<<<<

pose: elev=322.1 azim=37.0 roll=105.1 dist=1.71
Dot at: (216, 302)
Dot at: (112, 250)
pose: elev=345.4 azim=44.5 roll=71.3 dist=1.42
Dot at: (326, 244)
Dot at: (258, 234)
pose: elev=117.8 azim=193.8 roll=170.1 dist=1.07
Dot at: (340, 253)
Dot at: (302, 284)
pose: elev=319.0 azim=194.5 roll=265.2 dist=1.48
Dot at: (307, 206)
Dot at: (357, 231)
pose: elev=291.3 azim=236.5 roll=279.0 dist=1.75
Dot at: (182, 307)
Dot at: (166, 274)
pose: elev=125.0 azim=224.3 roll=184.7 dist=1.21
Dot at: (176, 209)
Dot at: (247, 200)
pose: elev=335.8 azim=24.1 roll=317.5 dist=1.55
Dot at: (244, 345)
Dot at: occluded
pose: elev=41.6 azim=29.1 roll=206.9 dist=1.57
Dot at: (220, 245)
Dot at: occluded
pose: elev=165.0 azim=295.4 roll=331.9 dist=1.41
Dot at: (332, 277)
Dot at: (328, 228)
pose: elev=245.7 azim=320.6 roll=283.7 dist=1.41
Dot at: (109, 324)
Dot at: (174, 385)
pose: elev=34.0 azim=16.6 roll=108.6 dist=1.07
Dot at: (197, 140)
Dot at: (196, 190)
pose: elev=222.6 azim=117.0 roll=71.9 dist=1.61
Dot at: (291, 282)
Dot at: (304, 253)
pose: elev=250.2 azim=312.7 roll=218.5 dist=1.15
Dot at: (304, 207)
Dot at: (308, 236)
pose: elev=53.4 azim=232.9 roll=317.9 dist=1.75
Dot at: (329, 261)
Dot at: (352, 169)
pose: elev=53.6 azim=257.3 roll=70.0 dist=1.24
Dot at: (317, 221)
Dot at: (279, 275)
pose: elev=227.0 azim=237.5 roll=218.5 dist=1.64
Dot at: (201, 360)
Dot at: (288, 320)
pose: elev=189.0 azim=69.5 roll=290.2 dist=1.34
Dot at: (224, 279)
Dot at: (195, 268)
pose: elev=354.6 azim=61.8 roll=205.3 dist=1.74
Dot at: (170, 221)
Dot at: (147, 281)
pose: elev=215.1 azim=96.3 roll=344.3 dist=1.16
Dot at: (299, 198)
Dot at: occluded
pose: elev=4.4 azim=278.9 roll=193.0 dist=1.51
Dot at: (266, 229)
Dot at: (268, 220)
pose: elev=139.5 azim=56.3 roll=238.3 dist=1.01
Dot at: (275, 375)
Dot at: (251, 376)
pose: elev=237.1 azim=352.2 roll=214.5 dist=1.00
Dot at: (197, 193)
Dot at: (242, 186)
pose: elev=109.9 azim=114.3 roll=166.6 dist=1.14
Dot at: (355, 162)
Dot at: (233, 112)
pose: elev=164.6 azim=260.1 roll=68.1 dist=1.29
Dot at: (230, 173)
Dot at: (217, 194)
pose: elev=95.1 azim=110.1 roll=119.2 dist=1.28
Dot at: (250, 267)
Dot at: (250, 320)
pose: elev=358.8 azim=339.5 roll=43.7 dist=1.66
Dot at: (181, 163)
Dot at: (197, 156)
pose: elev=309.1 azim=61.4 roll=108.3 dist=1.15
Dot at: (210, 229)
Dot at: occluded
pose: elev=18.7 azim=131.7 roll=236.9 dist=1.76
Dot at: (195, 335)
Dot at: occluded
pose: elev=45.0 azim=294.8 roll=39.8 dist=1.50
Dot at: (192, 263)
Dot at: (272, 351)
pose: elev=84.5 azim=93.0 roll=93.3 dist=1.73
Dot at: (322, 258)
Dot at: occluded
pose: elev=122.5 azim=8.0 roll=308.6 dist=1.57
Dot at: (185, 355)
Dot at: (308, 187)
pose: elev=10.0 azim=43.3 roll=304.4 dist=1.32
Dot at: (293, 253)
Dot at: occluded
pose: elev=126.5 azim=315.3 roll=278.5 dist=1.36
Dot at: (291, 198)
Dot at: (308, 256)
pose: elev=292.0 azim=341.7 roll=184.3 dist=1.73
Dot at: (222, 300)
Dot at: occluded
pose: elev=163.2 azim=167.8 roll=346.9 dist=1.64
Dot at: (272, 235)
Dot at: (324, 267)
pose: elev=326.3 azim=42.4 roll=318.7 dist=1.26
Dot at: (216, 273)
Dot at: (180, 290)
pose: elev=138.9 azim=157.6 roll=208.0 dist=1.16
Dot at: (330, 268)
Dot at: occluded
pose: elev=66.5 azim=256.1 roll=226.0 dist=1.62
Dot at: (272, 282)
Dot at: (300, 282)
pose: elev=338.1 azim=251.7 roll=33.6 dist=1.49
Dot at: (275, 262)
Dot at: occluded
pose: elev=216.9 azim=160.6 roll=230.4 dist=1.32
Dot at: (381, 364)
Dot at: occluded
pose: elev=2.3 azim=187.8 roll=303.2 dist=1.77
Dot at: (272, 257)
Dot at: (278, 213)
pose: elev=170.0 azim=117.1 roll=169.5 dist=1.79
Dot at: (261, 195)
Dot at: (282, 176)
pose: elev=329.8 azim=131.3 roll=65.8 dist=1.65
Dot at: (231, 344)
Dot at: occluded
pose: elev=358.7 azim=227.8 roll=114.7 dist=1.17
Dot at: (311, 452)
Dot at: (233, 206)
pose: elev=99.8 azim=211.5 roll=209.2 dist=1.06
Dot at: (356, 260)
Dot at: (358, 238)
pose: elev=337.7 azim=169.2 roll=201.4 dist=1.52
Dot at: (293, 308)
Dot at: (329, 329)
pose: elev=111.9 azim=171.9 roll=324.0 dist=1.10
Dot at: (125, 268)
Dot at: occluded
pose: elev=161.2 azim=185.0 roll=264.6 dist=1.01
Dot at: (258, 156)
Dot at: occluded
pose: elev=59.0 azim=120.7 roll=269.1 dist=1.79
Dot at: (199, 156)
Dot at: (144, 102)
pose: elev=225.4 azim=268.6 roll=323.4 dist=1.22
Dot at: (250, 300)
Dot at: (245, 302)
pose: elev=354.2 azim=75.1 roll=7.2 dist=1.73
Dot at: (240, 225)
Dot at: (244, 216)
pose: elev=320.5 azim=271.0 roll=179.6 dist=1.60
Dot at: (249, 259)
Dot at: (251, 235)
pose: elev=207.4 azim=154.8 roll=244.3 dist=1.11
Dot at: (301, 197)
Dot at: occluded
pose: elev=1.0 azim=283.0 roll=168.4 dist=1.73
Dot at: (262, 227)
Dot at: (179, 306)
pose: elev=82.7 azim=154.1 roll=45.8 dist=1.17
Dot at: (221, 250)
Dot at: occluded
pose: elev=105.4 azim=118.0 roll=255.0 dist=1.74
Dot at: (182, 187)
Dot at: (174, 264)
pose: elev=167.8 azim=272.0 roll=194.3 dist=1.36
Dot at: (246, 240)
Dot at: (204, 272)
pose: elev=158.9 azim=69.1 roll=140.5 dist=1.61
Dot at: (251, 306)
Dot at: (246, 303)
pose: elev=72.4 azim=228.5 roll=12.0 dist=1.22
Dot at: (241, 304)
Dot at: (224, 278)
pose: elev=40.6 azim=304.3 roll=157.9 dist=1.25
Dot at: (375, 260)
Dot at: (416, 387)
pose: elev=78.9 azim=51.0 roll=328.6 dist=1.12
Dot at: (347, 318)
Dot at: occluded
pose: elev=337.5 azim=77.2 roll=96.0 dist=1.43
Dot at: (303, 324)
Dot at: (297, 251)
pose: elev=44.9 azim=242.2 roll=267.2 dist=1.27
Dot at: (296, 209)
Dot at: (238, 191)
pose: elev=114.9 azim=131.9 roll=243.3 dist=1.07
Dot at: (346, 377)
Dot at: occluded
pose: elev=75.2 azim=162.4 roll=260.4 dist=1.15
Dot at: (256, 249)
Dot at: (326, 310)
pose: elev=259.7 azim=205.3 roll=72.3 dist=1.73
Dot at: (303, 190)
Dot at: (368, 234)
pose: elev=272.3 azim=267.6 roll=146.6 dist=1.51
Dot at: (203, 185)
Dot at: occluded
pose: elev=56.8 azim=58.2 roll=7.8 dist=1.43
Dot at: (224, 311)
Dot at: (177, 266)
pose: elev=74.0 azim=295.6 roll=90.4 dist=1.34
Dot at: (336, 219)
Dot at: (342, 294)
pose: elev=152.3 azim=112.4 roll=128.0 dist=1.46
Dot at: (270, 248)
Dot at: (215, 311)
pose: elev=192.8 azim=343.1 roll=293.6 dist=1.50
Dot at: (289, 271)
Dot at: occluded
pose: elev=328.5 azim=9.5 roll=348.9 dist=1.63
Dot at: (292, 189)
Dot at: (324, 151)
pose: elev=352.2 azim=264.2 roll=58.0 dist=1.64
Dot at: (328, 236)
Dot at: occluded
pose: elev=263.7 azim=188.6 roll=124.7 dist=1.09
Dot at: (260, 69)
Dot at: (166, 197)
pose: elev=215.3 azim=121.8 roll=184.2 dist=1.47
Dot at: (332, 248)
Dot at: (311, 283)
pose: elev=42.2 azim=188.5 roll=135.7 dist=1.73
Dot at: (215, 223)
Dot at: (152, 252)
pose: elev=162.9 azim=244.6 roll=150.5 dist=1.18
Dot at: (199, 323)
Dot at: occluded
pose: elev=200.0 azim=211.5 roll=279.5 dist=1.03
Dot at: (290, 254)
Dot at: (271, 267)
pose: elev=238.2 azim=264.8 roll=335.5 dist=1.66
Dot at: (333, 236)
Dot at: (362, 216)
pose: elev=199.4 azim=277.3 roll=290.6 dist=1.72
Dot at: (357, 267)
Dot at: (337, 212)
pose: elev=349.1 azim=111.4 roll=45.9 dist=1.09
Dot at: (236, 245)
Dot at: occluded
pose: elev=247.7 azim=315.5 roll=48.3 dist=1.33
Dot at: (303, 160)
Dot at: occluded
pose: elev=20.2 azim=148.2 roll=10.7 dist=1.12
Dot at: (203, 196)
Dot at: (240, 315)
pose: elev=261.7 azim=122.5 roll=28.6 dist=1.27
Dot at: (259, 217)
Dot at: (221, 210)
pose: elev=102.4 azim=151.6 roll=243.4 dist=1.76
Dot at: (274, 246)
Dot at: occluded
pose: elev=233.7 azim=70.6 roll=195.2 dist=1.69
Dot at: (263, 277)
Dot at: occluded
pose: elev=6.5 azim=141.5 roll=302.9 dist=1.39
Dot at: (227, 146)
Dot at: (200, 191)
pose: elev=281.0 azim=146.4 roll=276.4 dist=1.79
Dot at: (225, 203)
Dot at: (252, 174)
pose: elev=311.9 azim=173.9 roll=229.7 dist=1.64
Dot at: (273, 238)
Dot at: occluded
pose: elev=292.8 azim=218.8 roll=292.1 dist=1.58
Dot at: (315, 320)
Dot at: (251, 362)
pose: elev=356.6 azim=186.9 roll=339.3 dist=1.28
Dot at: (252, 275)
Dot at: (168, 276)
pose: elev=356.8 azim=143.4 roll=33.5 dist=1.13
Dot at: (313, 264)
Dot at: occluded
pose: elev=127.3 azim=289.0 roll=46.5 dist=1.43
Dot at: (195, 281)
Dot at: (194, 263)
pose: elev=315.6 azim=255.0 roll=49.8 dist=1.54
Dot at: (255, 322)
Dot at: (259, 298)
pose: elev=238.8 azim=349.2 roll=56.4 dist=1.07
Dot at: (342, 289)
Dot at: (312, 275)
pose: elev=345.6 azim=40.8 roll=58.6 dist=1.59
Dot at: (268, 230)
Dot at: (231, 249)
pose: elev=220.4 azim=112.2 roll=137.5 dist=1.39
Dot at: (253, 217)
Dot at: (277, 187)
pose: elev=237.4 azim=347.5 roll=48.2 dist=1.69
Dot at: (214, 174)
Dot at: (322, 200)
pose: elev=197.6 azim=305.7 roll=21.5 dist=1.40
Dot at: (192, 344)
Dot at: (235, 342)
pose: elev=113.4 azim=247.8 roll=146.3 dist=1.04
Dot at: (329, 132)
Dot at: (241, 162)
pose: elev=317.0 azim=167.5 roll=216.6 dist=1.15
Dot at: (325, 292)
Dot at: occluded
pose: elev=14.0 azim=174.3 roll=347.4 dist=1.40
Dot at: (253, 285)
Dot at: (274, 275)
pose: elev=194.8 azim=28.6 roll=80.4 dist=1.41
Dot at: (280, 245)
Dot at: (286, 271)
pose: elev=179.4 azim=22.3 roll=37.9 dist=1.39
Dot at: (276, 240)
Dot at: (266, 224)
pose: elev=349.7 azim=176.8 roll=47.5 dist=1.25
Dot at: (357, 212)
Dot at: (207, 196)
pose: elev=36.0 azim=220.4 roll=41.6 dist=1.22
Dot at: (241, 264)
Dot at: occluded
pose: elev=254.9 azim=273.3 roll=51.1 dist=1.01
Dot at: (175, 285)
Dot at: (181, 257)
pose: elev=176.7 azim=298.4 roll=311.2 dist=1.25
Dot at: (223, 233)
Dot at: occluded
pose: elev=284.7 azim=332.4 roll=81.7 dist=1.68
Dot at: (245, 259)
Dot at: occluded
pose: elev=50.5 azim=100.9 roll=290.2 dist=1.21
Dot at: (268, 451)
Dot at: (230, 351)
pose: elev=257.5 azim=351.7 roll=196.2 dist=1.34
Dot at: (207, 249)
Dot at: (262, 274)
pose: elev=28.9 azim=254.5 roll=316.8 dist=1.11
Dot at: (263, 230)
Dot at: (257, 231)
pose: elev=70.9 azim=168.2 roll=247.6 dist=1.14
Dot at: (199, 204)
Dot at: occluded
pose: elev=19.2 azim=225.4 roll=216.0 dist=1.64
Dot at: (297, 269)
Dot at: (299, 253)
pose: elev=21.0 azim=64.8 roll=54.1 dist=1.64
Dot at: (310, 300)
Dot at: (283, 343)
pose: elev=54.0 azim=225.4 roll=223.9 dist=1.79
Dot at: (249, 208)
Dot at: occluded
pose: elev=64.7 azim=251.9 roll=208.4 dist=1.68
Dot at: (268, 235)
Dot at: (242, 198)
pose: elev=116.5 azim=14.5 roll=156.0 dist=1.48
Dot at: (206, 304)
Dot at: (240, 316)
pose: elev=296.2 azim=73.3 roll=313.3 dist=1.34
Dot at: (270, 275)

>>>>

## Short task
Copy the listing from the line with "pose: elev=233.7 azim=70.6" to the line with "Dot at: (274, 275)", replacing every "pose" with "view" and leaving everything else unchanged.

## The answer
view: elev=233.7 azim=70.6 roll=195.2 dist=1.69
Dot at: (263, 277)
Dot at: occluded
view: elev=6.5 azim=141.5 roll=302.9 dist=1.39
Dot at: (227, 146)
Dot at: (200, 191)
view: elev=281.0 azim=146.4 roll=276.4 dist=1.79
Dot at: (225, 203)
Dot at: (252, 174)
view: elev=311.9 azim=173.9 roll=229.7 dist=1.64
Dot at: (273, 238)
Dot at: occluded
view: elev=292.8 azim=218.8 roll=292.1 dist=1.58
Dot at: (315, 320)
Dot at: (251, 362)
view: elev=356.6 azim=186.9 roll=339.3 dist=1.28
Dot at: (252, 275)
Dot at: (168, 276)
view: elev=356.8 azim=143.4 roll=33.5 dist=1.13
Dot at: (313, 264)
Dot at: occluded
view: elev=127.3 azim=289.0 roll=46.5 dist=1.43
Dot at: (195, 281)
Dot at: (194, 263)
view: elev=315.6 azim=255.0 roll=49.8 dist=1.54
Dot at: (255, 322)
Dot at: (259, 298)
view: elev=238.8 azim=349.2 roll=56.4 dist=1.07
Dot at: (342, 289)
Dot at: (312, 275)
view: elev=345.6 azim=40.8 roll=58.6 dist=1.59
Dot at: (268, 230)
Dot at: (231, 249)
view: elev=220.4 azim=112.2 roll=137.5 dist=1.39
Dot at: (253, 217)
Dot at: (277, 187)
view: elev=237.4 azim=347.5 roll=48.2 dist=1.69
Dot at: (214, 174)
Dot at: (322, 200)
view: elev=197.6 azim=305.7 roll=21.5 dist=1.40
Dot at: (192, 344)
Dot at: (235, 342)
view: elev=113.4 azim=247.8 roll=146.3 dist=1.04
Dot at: (329, 132)
Dot at: (241, 162)
view: elev=317.0 azim=167.5 roll=216.6 dist=1.15
Dot at: (325, 292)
Dot at: occluded
view: elev=14.0 azim=174.3 roll=347.4 dist=1.40
Dot at: (253, 285)
Dot at: (274, 275)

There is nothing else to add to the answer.